People can find themselves in spiritually abusive, unhealthy, belief systems that discourage independent thought; some of them calling themselves "Christian." Any system that demands unquestioning obedience and "group think," is dangerous.
I loved Malcolm Gladwell's fascinating book, Blink: The Power of Thinking without Thinking in which he wrote about "thin slicing;" our ability to gauge what is real and true, seemingly instinctively; but in reality by a rapid summation of what we see and a split second comparison with information we know to be true. "The book argues that intuitive judgment is developed by experience, training, and knowledge." (Wikipedia Blink (book))

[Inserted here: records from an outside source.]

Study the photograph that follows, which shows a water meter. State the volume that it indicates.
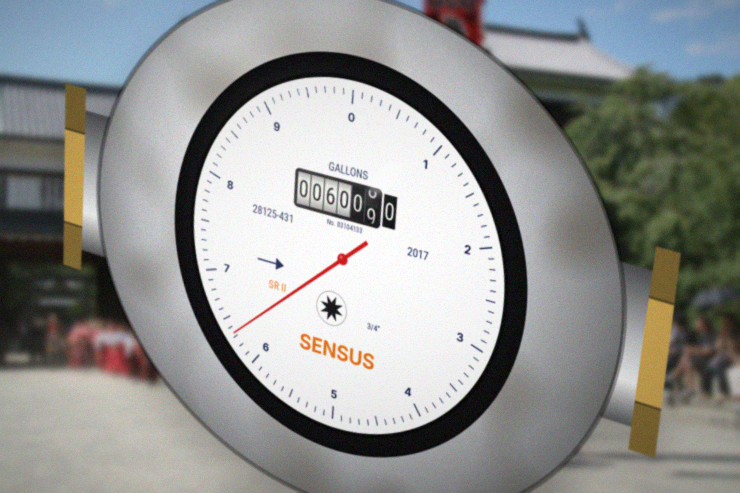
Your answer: 60086.3 gal
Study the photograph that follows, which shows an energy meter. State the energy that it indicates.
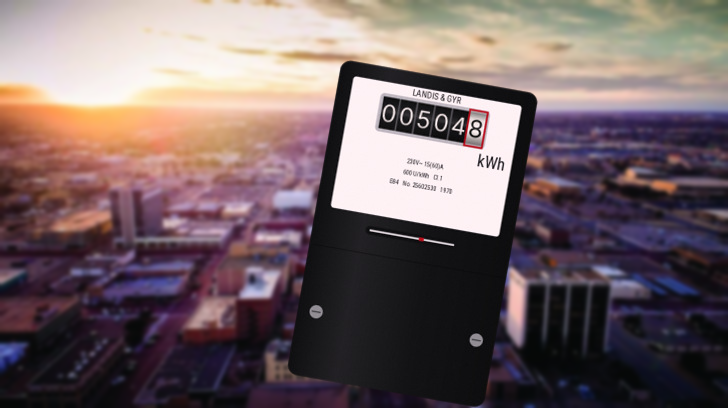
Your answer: 504.8 kWh
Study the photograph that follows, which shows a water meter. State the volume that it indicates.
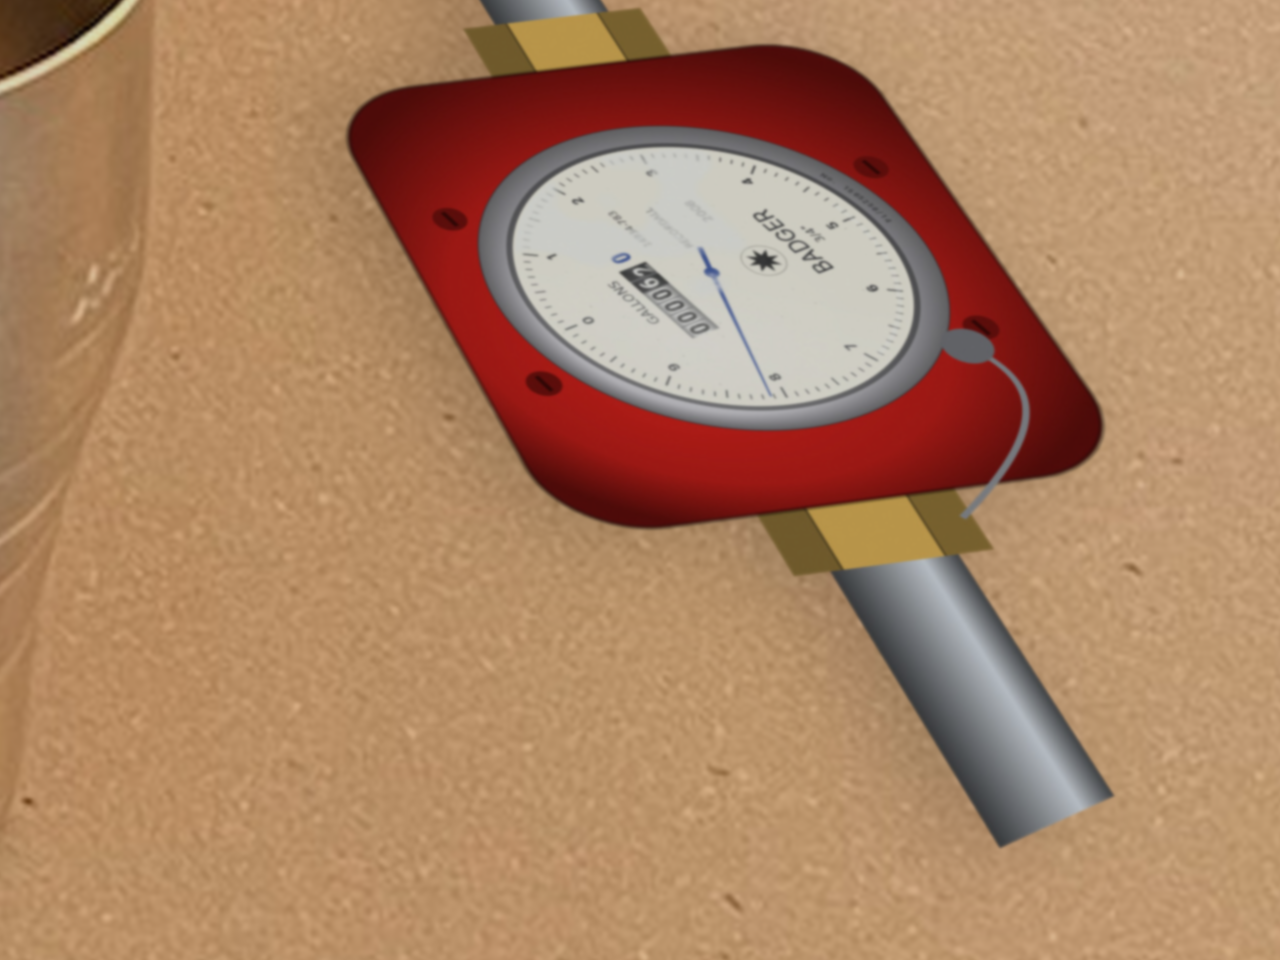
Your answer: 618.1 gal
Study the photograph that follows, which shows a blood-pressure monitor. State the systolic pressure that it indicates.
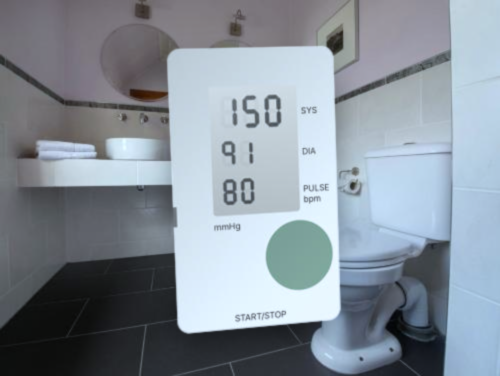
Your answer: 150 mmHg
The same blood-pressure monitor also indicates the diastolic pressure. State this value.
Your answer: 91 mmHg
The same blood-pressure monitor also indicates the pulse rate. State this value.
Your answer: 80 bpm
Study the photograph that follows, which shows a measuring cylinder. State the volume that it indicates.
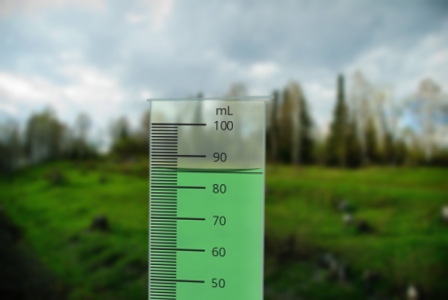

If Malcolm Gladwell's argument is correct, then how much more important is it that we pursue a thorough knowledge of God for ourselves? When we press in to know God and to become familiar with the Bible, we will have an inner check in our spirit and our gut when something is wrong. It is dangerous to rely on others for a second hand faith.
There are difficult questions that I have wrestled through to where I have peace. My peace may not be an other's peace on the same subject. And some questions God will have to answer for me in heaven because I don't have the answers yet. But I know the one who is called Faithful and True and am content to trust him.
I would love to hear the thoughts of readers. Have you experienced systems of faith that controlled or abused? How did you overcome the effects of those experiences and find spiritual health?